On a clear day, the Earth’s atmospheric electric field near the ground has a magnitude of 100 N/C and points vertically down. Inside the ground, the electric field is zero, since the ground is a conductor. Consider a mathematical box of 1.0 m x 1.0 m x 1.0 m, half below the ground and half above. What is the electric flux through the sides of the box? What is the charge enclosed by the box?

Question

On a clear day, the Earth’s atmospheric electric field near the ground has a magnitude of 100 N/C and points vertically down. Inside the ground, the electric field is zero, since the ground is a conductor. Consider a mathematical box of 1.0 m x 1.0 m x 1.0 m, half below the ground and half above. What is the electric flux through the sides of the box? What is the charge enclosed by the box?

Answer 1

Use Gauss' Law. Assume there is no flux in the downward direction or out the sides. The flux through the top (E* 1 m^2) will be proportional to the charge inside the box. Look up the law for the poprtionality constant.

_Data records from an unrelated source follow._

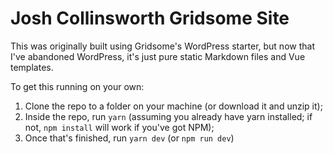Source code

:# Josh Collinsworth Gridsome Site

This was originally built using Gridsome's WordPress starter, but now that I've abandoned WordPress, it's just pure static Markdown files and Vue templates.

To get this running on your own:

1. Clone the repo to a folder on your machine (or download it and unzip it);
2. Inside the repo, run `yarn` (assuming you already have yarn installed; if not, `npm install` will work if you've got NPM);
3. Once that's finished, run `yarn dev` (or `npm run dev`)
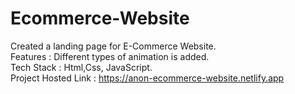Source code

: # Ecommerce-Website                                                                                                                                                       
Created a landing page for E-Commerce Website.                                                                                                                            
Features : Different types of animation is added.                                                                                                                         
Tech Stack : Html,Css, JavaScript.                                                                                                                                       
Project Hosted Link : https://anon-ecommerce-website.netlify.app
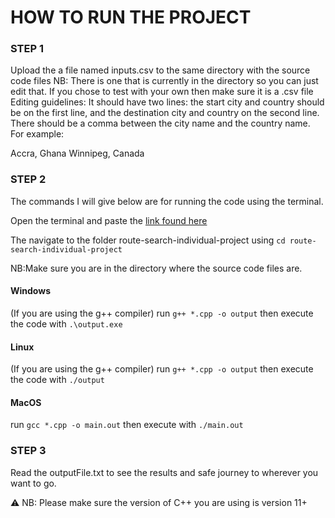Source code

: 

# HOW TO RUN THE PROJECT

### STEP 1
Upload the a file named inputs.csv to the same directory with the source code files
NB: There is one that is currently in the directory so you can just edit that. If you
chose to test with your own then make sure it is a .csv file
Editing guidelines: It should have two lines: the start city and country should be on the first line,
and the destination city and country on the second line. There should be a comma between
the city name and the country name. For example:

Accra, Ghana
Winnipeg, Canada

### STEP 2
The commands I will give below are for running the code using the terminal.

Open the terminal and paste the [link found here](https://github.com/tinotenda-alfaneti/route-search-individual-project.git) 

The navigate to the folder route-search-individual-project using `cd route-search-individual-project`

NB:Make sure you are in the directory where the source code files are.

#### Windows 
(If you are using the g++ compiler)
run `g++ *.cpp -o output`
then execute the code with `.\output.exe`

#### Linux
(If you are using the g++ compiler)
run `g++ *.cpp -o output`
then execute the code with `./output`

#### MacOS

run `gcc *.cpp -o main.out`
then execute with `./main.out`

### STEP 3
Read the outputFile.txt to see the results and safe journey to wherever you want to go.

:warning: NB: Please make sure the version of C++ you are using is version 11+


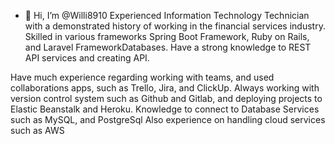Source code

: - 👋 Hi, I’m @Willi8910
Experienced Information Technology Technician with a demonstrated history of working in the financial services industry. 
Skilled in various frameworks Spring Boot Framework, Ruby on Rails, and Laravel FrameworkDatabases. Have a strong knowledge to REST API services and creating API.

Have much experience regarding working with teams, and used collaborations apps, such as Trello, Jira, and ClickUp. 
Always working with version control system such as Github and Gitlab, and deploying projects to Elastic Beanstalk and Heroku. 
Knowledge to connect to Database Services such as MySQL, and PostgreSql
Also experience on handling cloud services such as AWS 
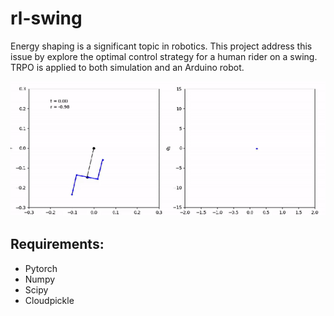 # rl-swing

Energy shaping is a significant topic in robotics. This project address this issue by explore the optimal control strategy for a human rider on a swing. TRPO is applied to both simulation and an Arduino robot.

![swing](./pySwing/simulation/anim/anim2.gif)

## Requirements:

- Pytorch
- Numpy
- Scipy
- Cloudpickle
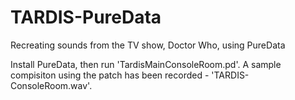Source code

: # TARDIS-PureData
Recreating sounds from the TV show, Doctor Who, using PureData

Install PureData, then run 'TardisMainConsoleRoom.pd'.
A sample compisiton using the patch has been recorded - 'TARDIS-ConsoleRoom.wav'.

That charge will reside at the surface, since the groud is a conductor.

Answer 2

To determine the electric flux through the sides of the box and the charge enclosed, we need to understand the concept of electric flux and Gauss's law.

Electric flux (Φ) is a measure of the total electric field passing through a given surface. It depends on the electric field strength and the area of the surface. Mathematically, it is defined as the dot product of the electric field (E) and the surface area vector (A) integrated over the surface.

Φ = ∫E · dA

Gauss's law relates the electric flux passing through a closed surface to the charge enclosed within that surface. It states that the electric flux through a closed surface is directly proportional to the total charge enclosed.

Φ = Q_enclosed / ε₀

where Q_enclosed is the charge enclosed within the closed surface, and ε₀ is the permittivity of free space (a constant).

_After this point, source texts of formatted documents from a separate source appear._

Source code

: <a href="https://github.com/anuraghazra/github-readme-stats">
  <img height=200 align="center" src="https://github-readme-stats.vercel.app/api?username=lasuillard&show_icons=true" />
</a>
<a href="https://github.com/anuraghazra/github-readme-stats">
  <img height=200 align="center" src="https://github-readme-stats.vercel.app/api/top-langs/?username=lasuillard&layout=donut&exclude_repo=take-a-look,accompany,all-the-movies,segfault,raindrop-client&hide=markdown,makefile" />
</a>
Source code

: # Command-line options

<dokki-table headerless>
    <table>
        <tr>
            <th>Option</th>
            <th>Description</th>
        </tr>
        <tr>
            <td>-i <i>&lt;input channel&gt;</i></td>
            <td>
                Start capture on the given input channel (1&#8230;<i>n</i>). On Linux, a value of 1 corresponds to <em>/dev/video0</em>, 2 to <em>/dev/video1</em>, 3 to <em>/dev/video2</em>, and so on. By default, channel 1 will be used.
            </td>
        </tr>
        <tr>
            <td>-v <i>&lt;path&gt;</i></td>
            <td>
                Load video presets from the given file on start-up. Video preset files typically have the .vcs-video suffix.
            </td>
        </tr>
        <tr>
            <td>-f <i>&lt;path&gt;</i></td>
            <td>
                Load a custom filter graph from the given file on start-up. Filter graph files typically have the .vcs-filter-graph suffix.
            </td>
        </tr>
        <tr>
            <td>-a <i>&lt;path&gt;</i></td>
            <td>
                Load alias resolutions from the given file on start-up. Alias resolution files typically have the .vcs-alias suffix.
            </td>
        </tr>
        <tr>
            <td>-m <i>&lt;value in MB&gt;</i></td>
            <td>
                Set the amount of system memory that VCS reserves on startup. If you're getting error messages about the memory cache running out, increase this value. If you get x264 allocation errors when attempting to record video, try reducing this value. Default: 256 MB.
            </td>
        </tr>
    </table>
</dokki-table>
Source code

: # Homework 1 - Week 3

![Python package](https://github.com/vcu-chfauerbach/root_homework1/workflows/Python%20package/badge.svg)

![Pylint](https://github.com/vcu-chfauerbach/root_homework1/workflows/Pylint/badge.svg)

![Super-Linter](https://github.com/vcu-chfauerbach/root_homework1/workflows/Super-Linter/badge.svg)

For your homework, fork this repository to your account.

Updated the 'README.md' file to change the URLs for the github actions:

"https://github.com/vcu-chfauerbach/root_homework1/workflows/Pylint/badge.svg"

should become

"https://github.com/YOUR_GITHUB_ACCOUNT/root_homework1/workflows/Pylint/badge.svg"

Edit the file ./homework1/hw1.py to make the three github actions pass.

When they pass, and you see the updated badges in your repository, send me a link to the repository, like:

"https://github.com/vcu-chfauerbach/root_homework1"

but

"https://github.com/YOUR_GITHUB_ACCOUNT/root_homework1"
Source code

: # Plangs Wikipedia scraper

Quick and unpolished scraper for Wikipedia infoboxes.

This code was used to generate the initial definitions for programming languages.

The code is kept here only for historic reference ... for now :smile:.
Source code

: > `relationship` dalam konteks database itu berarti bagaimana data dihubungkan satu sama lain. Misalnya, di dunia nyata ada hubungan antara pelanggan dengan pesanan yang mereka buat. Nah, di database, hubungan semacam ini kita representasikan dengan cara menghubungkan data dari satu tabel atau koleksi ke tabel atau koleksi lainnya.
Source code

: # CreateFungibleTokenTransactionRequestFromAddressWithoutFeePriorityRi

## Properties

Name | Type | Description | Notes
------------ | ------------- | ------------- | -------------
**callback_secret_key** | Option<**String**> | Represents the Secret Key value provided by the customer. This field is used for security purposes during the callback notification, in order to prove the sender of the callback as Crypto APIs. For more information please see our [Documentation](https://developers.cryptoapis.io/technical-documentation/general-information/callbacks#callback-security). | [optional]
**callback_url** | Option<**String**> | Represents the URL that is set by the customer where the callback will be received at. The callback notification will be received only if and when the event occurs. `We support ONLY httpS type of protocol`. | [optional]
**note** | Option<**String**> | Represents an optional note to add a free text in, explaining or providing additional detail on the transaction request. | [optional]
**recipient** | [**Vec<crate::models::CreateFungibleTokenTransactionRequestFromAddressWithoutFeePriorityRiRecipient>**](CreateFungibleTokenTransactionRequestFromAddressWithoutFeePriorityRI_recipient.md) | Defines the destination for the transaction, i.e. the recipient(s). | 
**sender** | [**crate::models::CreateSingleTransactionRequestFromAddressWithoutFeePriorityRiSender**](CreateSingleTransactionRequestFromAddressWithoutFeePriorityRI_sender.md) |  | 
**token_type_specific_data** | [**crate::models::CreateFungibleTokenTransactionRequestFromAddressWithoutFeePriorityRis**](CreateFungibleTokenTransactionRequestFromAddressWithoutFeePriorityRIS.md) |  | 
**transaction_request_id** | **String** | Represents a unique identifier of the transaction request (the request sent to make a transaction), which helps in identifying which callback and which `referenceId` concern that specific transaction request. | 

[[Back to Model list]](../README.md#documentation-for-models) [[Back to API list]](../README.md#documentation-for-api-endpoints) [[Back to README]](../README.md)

Now, let's calculate the electric flux through the sides of the box:

Given:
Electric field near the ground (E) = 100 N/C (vertically downward)
Area of each side of the box (A) = 1.0 m x 1.0 m = 1.0 m²

Since the electric field points vertically down and the sides of the box are perpendicular to the field, the dot product of the electric field and the surface area vector will be E.A = E * A * cosθ, where θ is the angle between E and A. Since the angle is 0° (cos 0° = 1), the dot product simplifies to E * A.

Electric flux through each side of the box (Φ_side) = E * A = 100 N/C * 1.0 m² = 100 N.m²/C

Since there are four sides in total, the total electric flux through all the sides of the box is:

Total electric flux (Φ_total) = 4 * Φ_side = 4 * 100 N.m²/C = 400 N.m²/C

Next, let's determine the charge enclosed by the box using Gauss's law:

Using the equation Φ = Q_enclosed / ε₀, we can rearrange it to solve for Q_enclosed:

Q_enclosed = Φ * ε₀

Substituting the values, we get:

Q_enclosed = 400 N.m²/C * ε₀

The value of ε₀ (permittivity of free space) is approximately 8.85 x 10^-12 C²/N.m². Plugging in this value:

Q_enclosed = 400 N.m²/C * 8.85 x 10^-12 C²/N.m²

Simplifying the equation:

Q_enclosed = 3.54 x 10^-9 C

Therefore, the charge enclosed by the box is approximately 3.54 x 10^-9 C.